練習目標:
接續下方這篇講解 Python 排序技巧的文章,從最後一行之後繼續往下寫。

所附文章:
--

這個方式會有效是因為元組是依照字典順序 (lexicographically) 來比較,先比較第一個項目,如果一樣再比較第二個項目,並依此類推。

在所有情況下都把索引 i 加入已裝飾的串列並不是絕對需要的,但這樣做會有兩個好處:

  • 排序會是穩定的 -- 如果兩個項目有相同的鍵,它們在排序好的串列中會保持原來的順序。

  • 原始項目不需要是可以比較的,因為最多只會用到前兩個項目就能決定裝飾過的元組的順序。例如原始串列可以包含不能直接用來排序的複數。

這個用語的另一個名字是 Schwartzian transform,是由於 Randal L. Schwartz 讓這個方法在 Perl 程式設計師間普及。

而因為 Python 的排序提供了鍵函式,已經不太需要用到這個方法了。

比較函式 (comparison functions)

不像鍵函式回傳一個用來排序的值,比較函式計算兩個輸入間的相對順序。

例如天秤比較兩邊樣本並給出相對的順序:較輕、相同或較重。同樣地,像是 cmp(a, b) 這樣的比較函式會回傳負數代表小於、0 代表輸入相同或正數代表大於。

當從其它語言翻譯演算法的時候常看到比較函式。有些函式庫也會提供比較函式作為其 API 的一部份,例如 locale.strcoll() 就是一個比較函式。

為了滿足這些情境,Python 提供 functools.cmp_to_key 來包裝比較函式,讓其可以當作鍵函式來使用:

sorted(words, key=cmp_to_key(strcoll))  # locale-aware sort order

Strategies For Unorderable Types and Values

A number of type and value issues can arise when sorting. Here are some strategies that can help:

  • Convert non-comparable input types to strings prior to sorting:

>>> data = ['twelve', '11', 10]
>>> sorted(map(str, data))
['10', '11', 'twelve']

This is needed because most cross-type comparisons raise a TypeError.

  • Remove special values prior to sorting:

>>> from math import isnan
>>> from itertools import filterfalse
>>> data = [3.3, float('nan'), 1.1, 2.2]
>>> sorted(filterfalse(isnan, data))
[1.1, 2.2, 3.3]

This is needed because the IEEE-754 standard specifies that, "Every NaN shall compare unordered with everything, including itself."

Likewise, None can be stripped from datasets as well:

>>> data = [3.3, None, 1.1, 2.2]
>>> sorted(x for x in data if x is not None)
[1.1, 2.2, 3.3]

This is needed because None is not comparable to other types.

  • Convert mapping types into sorted item lists before sorting:

>>> data = [{'a': 1}, {'b': 2}]
>>> sorted(data, key=lambda d: sorted(d.items()))

--

呈現資料:

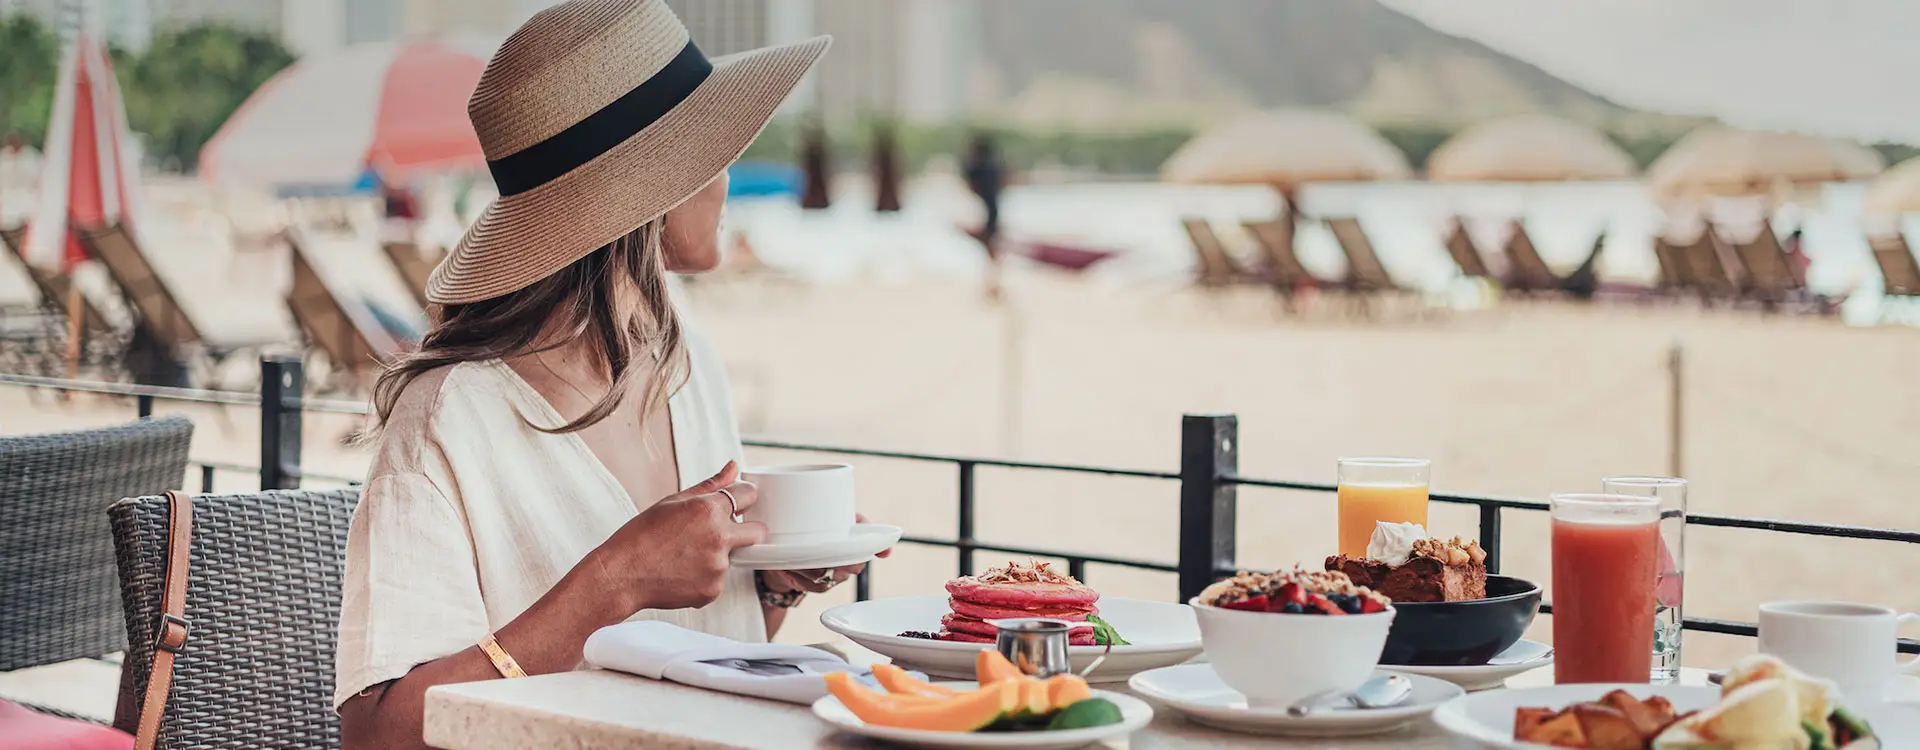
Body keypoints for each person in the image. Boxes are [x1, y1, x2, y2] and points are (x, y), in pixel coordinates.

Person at [334, 4, 853, 747]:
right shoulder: (451, 417)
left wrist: (771, 583)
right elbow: (377, 735)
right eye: (712, 150)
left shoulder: (687, 360)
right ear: (651, 192)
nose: (727, 177)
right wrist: (612, 581)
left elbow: (694, 653)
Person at [962, 134, 1006, 299]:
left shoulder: (979, 168)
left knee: (989, 249)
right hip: (991, 211)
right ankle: (992, 284)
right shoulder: (993, 167)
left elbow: (970, 183)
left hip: (984, 213)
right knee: (991, 250)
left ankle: (991, 284)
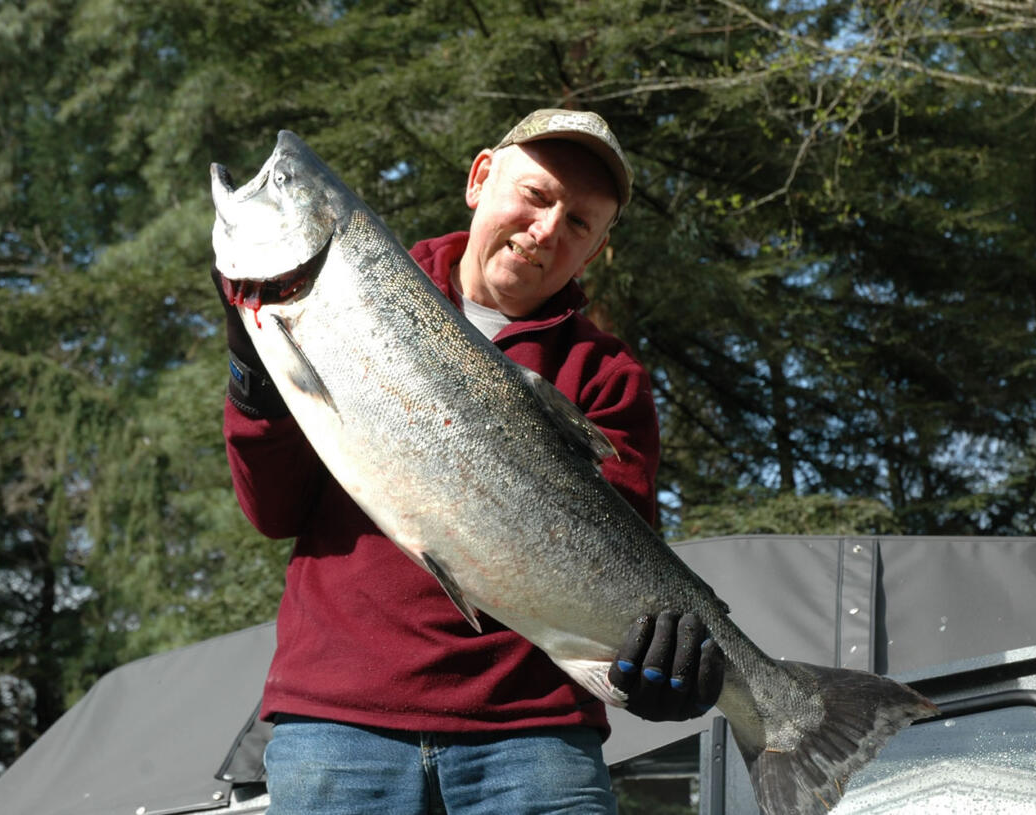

--

作答區:
[{'a': 1}, {'b': 2}]

This is needed because dict-to-dict comparisons raise a TypeError.

  • Convert set types into sorted lists before sorting:

>>> data = [{'a', 'b', 'c'}, {'b', 'c', 'd'}]
>>> sorted(map(sorted, data))
[['a', 'b', 'c'], ['b', 'c', 'd']]

This is needed because the elements contained in set types do not have a deterministic order. For example, list({'a', 'b'}) may produce either ['a', 'b'] or ['b', 'a'].

雜項說明

  • 要處理能理解本地語系 (locale aware) 的排序可以使用 locale.strxfrm() 當作鍵函式,或 locale.strcoll() 當作比較函式。這樣做是必要的,因為在不同文化中就算是相同的字母,按「字母順序」排序的結果也各不相同。

  • reverse 參數依然會維持排序穩定性(即有相同鍵的資料會保持原來順序)。有趣的是,不加這個參數也可以模擬這個效果,只要使用內建的 reversed() 函式兩次:

    >>> data = [('red', 1), ('blue', 1), ('red', 2), ('blue', 2)]
    >>> standard_way = sorted(data, key=itemgetter(0), reverse=True)
    >>> double_reversed = list(reversed(sorted(reversed(data), key=itemgetter(0))))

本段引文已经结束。